Truby was about a year old, when the First Taranaki War of 1860 disrupted his family’s settled life. In an attempt to escape those dreadful times, his mother fled to Nelson with her five children. Truby, an already sickly child, almost died during this experience. The family returned to New Plymouth when the war ended, moving to a house on the corner of Dawson and Vivian Streets.

Truby lived in New Plymouth throughout his teenage years. He initially followed his father into banking before pursuing medicine at Edinburgh University, completing the degree first in his class. After meeting and marrying Isabella Miller, Truby migrated back to New Zealand and took up the superintendant post at Wellington Hospital.

In 1889, Truby King applied for the position of Director General at Seacliff Mental Hospital where he remained for thirty years. This was perceived as an unusual choice. At the time it was believed that the only doctors who wanted to treat the mentally ill must be slightly mad themselves. Throughout his life, Truby was considered to be rather eccentric. His ideas were enlightened and he often blurred the line between madness and genius.

Truby King is best known for his establishment of the Plunket Society in 1907 which focussed on the health of women and infants by promoting breast feeding, family hygiene and regular appointments with nurses. Plunket has since grown to become an iconic New Zealand institution.

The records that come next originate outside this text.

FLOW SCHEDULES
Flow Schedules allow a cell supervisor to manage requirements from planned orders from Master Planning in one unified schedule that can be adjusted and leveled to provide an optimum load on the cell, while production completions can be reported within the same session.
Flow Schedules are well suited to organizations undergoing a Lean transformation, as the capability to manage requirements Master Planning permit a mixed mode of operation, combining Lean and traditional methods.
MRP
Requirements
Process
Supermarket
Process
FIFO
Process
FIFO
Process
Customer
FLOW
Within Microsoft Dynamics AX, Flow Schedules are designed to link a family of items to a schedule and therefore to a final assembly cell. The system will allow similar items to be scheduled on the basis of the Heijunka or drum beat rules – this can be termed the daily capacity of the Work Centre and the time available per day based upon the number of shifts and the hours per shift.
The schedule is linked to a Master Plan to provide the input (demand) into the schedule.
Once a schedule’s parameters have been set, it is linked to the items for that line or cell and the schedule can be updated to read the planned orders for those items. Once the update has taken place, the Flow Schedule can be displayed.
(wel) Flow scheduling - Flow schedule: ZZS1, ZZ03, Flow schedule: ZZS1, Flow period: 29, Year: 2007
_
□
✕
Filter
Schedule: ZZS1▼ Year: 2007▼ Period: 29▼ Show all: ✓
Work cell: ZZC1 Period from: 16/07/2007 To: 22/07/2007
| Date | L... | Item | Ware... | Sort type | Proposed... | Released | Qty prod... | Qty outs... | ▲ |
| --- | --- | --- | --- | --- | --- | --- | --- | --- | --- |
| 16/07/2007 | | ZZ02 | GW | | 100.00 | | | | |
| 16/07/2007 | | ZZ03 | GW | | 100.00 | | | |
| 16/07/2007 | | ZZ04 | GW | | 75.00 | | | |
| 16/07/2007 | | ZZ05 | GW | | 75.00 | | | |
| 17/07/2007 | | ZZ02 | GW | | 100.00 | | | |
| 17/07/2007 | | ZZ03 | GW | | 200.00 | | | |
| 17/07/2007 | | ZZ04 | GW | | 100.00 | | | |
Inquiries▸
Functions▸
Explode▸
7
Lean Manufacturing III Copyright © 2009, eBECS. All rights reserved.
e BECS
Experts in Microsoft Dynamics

Truby King was devoted to seeking prevention rather than finding a cure for illness. Regarding the issue of infant mortality, he adopted the saying “It is better to put a fence at the top of a cliff than to station an ambulance at the bottom.”

Truby King died in 1938, at age 80. He was the first citizen in New Zealand to receive the honour of a state funeral. He was also the first to grace a New Zealand postage stamp in 1957, coinciding with the 50th anniversary of the Plunket Society. That year also marked the date that Truby King Street was approved by the New Plymouth City Council.